The farm bill is over, so what happens next?
In a stuffy room on Capitol Hill last week, I joined a couple dozen activists and farmers to discuss the farm bill. Why would we bother to meet in hot-as-an-oven Washington D.C. to discuss the legislative mess that recently sputtered to an all too drawn-out end?
While the ink is barely dry on the new farm legislation, the campaign for the 2012 Farm and Food Bill has already begun. The group of grassroots advocates met in D.C. last week to wipe the sweat from their brows, roll up their sleeves, and begin to strategize a coordinated effort to ensure $14 billion of funding won in the new farm bill translates into real support for sustainable farmers, environmental stewardship, rural economic development, urban food projects, and other good food efforts.
The $14 billion worth of programs can grow and nourish sustainable food and agriculture efforts around the country and in doing so, build the power of the 2012 Farm and Food Bill movement along the way. One of the keys is getting the word out about these new programs so that farmers and organizations can benefit from them.
Critics have likened the farm bill wins to “crumbs” because they represent a small part of the overall farm bill loaf. The relative merits of incremental change can be debated in another post, but for people serious about changing the food system, the programs in the new farm law that support everything from beginning farmers to organic production to conservation on working land represent real reforms that can benefit real people doing some really good things on the land and in their communities.
Maria Luz and her husband Florentino Collazo are an example of the kind of farmer success story that we could see blossom throughout the country if farmers and organizations take advantage some of the new farm bill wins.
Maria and Florentino currently grow organic produce, including melons and orchard crops, on their farm in Monterey County, California. Before becoming full-time farmers, Maria worked for fifteen years at an asparagus-packing facility, while Florentino harvested and packed lettuce in the fields of the Salinas Valley.
When Maria and Florentino decided to take steps toward realizing their dream of someday owning their own farm, they went to the Agriculture and Land-Based Training Association (ALBA), a community-based organization in Salinas. ALBA’s research shows that a farmworker in the Salinas Valley typically earns less than $20,000 a year. The opportunity for Maria and Florentino to earn a gross income of more than $10,000 per planted acre was significant, but like most new farmers, they needed access to technical skills and financial assistance.
Through ALBA’s farm incubator program, Maria and Florentino learned organic farming methods and honed their marketing skills. After several years of farming three acres rented from ALBA and putting away some savings, Maria and Florentino were able to purchase their own farm. The financing was made possible through an Individual Development Account organized by California FarmLink and a beginning farmer purchase loan through the Department of Agriculture’s Farm Service Agency. Along with their savings, these programs allowed Maria and Florentino to buy 10 acres and start their own farm.

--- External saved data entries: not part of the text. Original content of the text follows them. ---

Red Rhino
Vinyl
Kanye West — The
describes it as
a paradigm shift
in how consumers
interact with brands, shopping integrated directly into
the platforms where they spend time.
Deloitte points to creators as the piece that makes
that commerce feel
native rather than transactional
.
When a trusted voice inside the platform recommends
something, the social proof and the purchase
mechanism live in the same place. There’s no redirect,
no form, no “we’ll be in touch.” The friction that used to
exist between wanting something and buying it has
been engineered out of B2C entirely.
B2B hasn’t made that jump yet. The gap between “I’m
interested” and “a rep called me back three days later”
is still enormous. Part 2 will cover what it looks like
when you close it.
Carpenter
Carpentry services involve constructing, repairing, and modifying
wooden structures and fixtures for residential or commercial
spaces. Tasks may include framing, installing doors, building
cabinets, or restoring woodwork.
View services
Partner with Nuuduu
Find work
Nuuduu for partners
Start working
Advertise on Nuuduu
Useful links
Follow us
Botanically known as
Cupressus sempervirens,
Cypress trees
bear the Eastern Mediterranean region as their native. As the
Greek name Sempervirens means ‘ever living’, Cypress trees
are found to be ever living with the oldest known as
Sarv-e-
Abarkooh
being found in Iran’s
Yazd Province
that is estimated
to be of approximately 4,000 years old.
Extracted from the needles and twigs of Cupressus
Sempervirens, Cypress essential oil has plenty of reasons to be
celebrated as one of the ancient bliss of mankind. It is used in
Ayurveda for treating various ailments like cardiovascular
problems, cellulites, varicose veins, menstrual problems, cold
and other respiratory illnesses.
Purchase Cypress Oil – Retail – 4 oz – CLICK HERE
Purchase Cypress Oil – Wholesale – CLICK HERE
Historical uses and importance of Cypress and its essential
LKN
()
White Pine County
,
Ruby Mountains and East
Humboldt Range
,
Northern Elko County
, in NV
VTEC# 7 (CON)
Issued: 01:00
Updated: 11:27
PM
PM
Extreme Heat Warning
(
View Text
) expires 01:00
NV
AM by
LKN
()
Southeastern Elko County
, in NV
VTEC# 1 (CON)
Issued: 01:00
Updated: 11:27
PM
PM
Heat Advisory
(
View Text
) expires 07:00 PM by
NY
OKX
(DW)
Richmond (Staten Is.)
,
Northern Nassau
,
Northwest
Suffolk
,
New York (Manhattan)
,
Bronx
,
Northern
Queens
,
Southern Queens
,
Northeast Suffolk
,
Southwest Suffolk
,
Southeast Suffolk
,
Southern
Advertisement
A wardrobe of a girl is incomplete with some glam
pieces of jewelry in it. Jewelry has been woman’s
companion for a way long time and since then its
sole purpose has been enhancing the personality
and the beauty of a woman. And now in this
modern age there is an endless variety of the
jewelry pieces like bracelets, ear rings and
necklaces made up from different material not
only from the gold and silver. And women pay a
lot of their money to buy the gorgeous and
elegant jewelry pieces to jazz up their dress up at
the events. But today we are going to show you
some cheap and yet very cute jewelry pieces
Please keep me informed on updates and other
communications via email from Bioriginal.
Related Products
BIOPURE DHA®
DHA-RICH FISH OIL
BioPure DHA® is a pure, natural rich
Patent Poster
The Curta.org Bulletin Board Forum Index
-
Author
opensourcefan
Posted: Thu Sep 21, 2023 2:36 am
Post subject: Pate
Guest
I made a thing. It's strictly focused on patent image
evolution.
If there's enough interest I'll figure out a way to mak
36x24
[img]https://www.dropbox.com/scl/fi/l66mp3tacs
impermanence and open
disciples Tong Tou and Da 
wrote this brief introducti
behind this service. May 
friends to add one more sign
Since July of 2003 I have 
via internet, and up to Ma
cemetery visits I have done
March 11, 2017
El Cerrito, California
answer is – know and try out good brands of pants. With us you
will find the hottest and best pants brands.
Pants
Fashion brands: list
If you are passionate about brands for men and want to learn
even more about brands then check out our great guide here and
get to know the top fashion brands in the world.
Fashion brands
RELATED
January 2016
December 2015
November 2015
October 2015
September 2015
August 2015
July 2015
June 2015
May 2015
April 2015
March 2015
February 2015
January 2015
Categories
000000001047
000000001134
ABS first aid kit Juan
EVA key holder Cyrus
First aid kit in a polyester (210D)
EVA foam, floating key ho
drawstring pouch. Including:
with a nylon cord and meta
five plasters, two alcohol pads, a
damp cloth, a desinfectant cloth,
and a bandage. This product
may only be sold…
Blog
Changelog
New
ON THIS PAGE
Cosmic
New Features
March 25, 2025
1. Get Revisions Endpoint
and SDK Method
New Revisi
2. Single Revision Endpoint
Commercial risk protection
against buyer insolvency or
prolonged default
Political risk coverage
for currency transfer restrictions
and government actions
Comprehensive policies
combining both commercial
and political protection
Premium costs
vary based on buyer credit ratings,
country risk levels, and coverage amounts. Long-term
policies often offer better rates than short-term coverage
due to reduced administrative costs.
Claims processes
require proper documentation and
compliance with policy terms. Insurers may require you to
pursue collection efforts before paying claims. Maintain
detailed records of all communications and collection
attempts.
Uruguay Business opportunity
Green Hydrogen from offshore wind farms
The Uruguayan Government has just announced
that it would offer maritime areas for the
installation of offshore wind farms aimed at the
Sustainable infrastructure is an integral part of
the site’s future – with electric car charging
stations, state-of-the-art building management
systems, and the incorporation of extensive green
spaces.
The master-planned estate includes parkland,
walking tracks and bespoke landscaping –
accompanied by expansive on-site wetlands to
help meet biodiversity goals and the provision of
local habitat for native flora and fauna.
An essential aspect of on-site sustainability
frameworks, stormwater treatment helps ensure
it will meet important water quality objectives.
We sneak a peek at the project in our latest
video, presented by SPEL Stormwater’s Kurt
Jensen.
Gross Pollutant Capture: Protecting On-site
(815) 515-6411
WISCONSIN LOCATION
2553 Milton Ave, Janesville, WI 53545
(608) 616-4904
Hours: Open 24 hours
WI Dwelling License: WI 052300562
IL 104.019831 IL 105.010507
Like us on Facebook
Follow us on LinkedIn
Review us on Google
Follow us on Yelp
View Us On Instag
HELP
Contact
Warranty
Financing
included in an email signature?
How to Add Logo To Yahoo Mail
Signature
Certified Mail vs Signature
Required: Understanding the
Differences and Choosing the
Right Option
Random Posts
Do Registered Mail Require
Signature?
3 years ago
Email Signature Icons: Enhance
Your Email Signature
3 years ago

Today, Maria grows and sells hot-season crops from her 10 acres as well as cool-season crops from three acres she continues to rent from ALBA. She and Florentino market their produce through ALBA Organics and at the farmers’ markets and farm stand at the Carmel Mission every Sunday morning.
Over the next five years, beginning farmers throughout the country will have the opportunity to benefit from the kinds of technical and financial assistance offered to Maria and Florentino. This is because there is more funding for beginning farmer and rancher programs in the new farm law than ever before, including a Beginning Farmer and Rancher Development Program, Individual Development Account Pilot Program, down payment loan program, and others. Not only may more farmers get a start on the land because of these wins, they can also make a connection to the grassroots movement fighting for long-term policy change. Ultimately, this is the best way to ensure that legislative support for good policy alternatives will continue to grow.
There are all sorts of ways that we as advocates for a healthier food system can be engaged in making the change we want to see, but some things can’t be left to the market. These include making sure that private agricultural land is managed sustainably, and guaranteeing there is adequate public funding for classical plant and animal breeding at land-grant universities, and bringing farmers markets to vulnerable rural towns and urban centers. These, in addition to the beginning farmer programs mentioned above are just a few examples of the kinds of good programs that survived the farm bill fight.
So what happens now that the farm bill is over? We take the “crumbs” that we won, invest in our land, farmers, and communities, and build an even stronger grassroots movement for 2012.